* **PROBLEM STATEMENT**: Restate word for word the entries below, starting at the line with "left knee: (285, 156)" and ending at the line with "right knee: (117, 109)". Keep both end lines and omit the pictures.

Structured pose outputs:
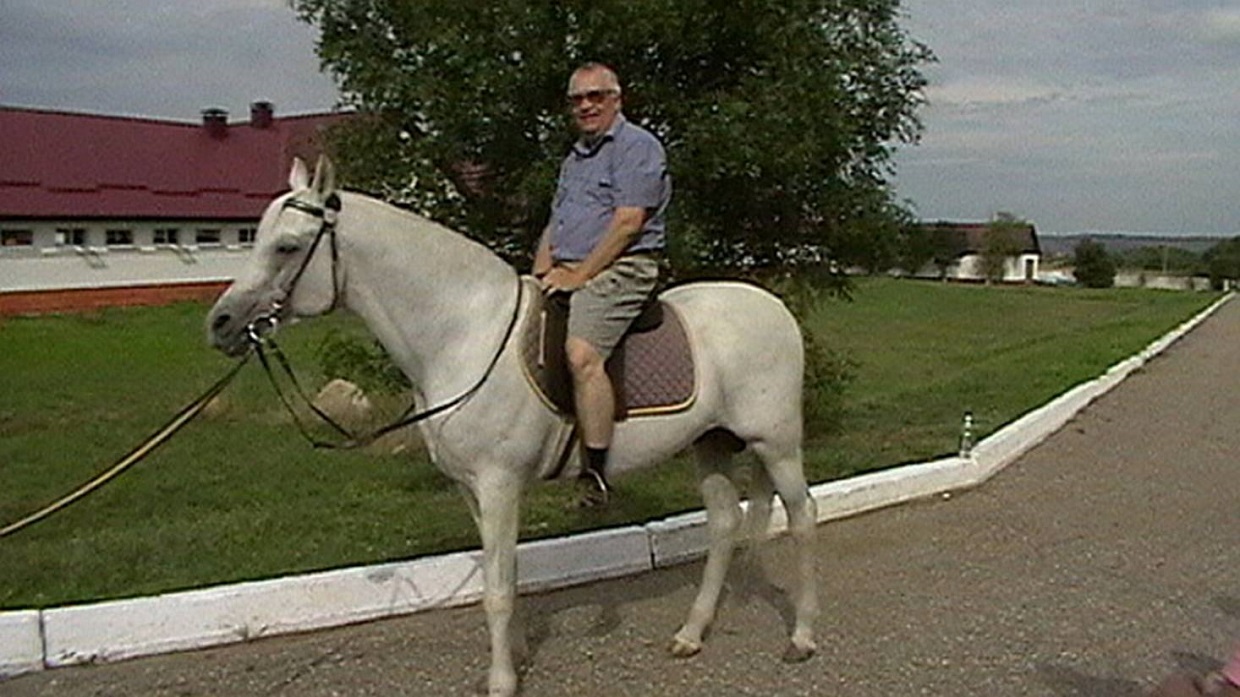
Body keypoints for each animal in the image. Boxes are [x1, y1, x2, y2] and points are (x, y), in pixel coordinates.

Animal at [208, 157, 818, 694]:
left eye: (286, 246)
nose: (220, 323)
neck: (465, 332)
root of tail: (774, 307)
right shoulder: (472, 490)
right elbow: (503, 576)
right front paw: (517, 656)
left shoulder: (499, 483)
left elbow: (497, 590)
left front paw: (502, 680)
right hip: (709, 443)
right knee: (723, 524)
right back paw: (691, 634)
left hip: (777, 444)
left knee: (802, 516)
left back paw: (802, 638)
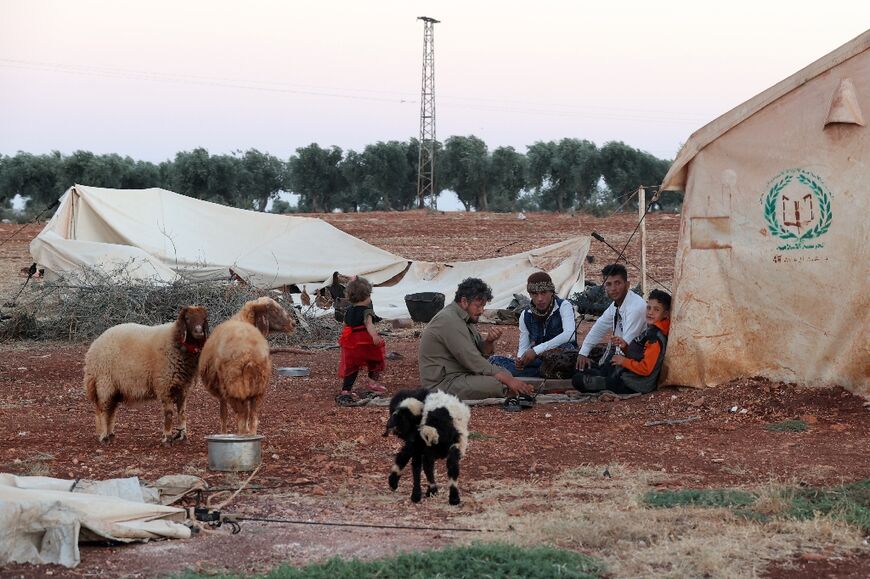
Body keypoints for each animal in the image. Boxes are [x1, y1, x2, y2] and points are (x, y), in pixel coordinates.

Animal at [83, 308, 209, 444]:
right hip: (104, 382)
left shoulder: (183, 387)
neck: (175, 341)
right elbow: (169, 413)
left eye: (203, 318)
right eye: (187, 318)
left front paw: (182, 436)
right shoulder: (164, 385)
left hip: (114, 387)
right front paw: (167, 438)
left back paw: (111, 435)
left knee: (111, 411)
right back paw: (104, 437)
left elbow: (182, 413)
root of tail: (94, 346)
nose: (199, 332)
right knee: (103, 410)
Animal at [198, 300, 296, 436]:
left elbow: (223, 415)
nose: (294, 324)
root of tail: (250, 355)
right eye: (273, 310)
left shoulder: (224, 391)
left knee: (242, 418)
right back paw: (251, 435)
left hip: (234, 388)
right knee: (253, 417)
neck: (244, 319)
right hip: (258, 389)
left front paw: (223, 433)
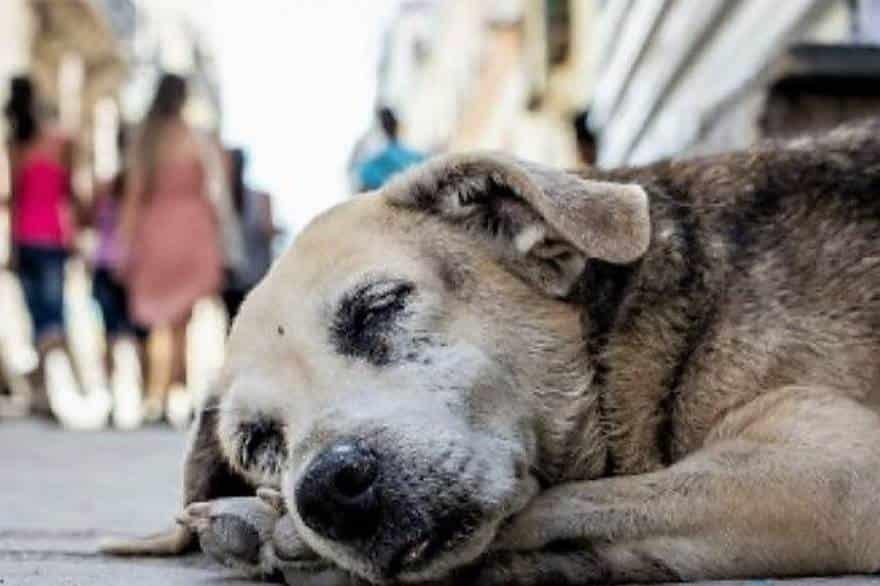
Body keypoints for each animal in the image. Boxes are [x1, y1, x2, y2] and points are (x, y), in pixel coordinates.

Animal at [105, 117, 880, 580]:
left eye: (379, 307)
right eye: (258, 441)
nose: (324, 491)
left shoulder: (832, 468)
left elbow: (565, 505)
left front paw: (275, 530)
--
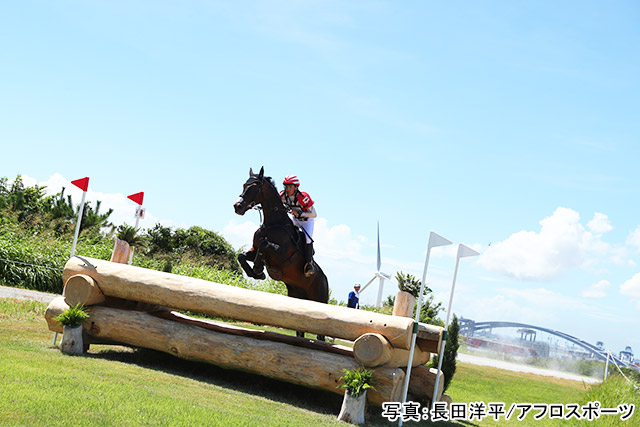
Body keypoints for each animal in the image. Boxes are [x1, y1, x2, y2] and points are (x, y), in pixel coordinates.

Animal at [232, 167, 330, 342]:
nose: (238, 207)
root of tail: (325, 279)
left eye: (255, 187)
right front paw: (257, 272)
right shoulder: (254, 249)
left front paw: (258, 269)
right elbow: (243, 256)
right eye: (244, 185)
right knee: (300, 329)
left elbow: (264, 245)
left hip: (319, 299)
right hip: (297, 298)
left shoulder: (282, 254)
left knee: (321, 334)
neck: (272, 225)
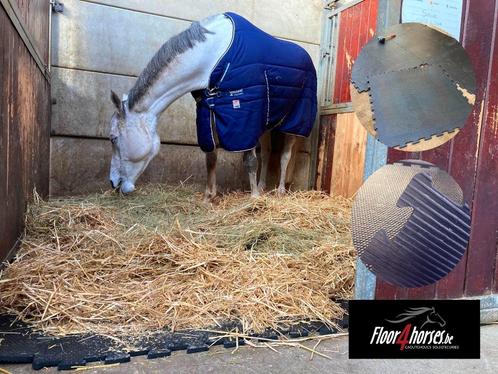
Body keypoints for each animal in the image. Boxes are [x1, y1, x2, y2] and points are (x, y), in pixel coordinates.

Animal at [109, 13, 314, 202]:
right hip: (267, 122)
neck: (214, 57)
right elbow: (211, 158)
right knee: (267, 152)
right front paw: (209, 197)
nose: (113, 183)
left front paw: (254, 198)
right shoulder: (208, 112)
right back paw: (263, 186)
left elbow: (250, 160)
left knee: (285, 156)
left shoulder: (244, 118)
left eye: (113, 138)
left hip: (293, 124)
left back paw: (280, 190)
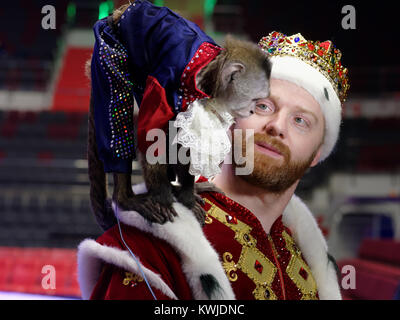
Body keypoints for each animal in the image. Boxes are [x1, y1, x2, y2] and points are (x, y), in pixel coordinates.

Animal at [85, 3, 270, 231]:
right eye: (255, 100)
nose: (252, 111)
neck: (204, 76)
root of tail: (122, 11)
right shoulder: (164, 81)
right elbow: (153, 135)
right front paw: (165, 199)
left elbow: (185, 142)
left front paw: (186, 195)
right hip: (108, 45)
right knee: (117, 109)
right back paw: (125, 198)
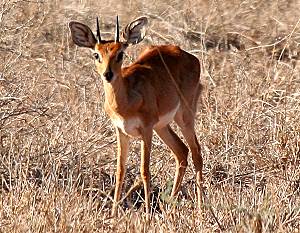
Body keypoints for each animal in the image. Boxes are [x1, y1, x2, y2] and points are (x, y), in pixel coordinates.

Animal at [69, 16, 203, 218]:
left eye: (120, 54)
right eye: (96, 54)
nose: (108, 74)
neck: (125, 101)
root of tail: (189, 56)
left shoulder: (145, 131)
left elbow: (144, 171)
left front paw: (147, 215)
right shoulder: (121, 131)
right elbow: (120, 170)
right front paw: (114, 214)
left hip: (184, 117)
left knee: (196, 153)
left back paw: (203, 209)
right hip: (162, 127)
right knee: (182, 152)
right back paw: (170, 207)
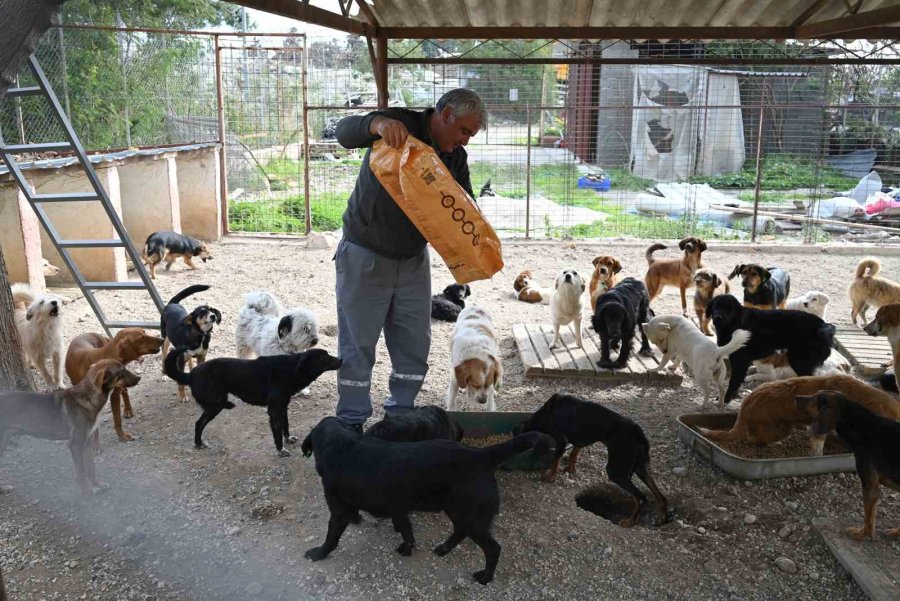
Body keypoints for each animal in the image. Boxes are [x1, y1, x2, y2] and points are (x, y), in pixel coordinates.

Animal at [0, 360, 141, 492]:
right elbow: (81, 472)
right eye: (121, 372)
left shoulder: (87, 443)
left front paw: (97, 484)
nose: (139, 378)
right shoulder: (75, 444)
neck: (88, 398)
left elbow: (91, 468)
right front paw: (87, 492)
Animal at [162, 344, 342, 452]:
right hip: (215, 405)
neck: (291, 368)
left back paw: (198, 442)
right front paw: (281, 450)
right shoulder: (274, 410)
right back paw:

* **SOLUTION FOR THIS PROBLEM**:
left knee: (285, 156)
left shoulder: (244, 118)
left eye: (113, 138)
left hip: (293, 124)
left back paw: (280, 190)
Body keypoints for each animal in the image. Boxes are [x1, y1, x2, y2] and points are (x, y), in pixel coordinates.

Animal at [85, 3, 270, 231]:
right eye: (255, 100)
nose: (252, 111)
neck: (204, 76)
root of tail: (122, 11)
right shoulder: (164, 81)
right elbow: (153, 135)
right front paw: (165, 199)
left elbow: (185, 142)
left front paw: (186, 195)
right hip: (108, 45)
right knee: (117, 109)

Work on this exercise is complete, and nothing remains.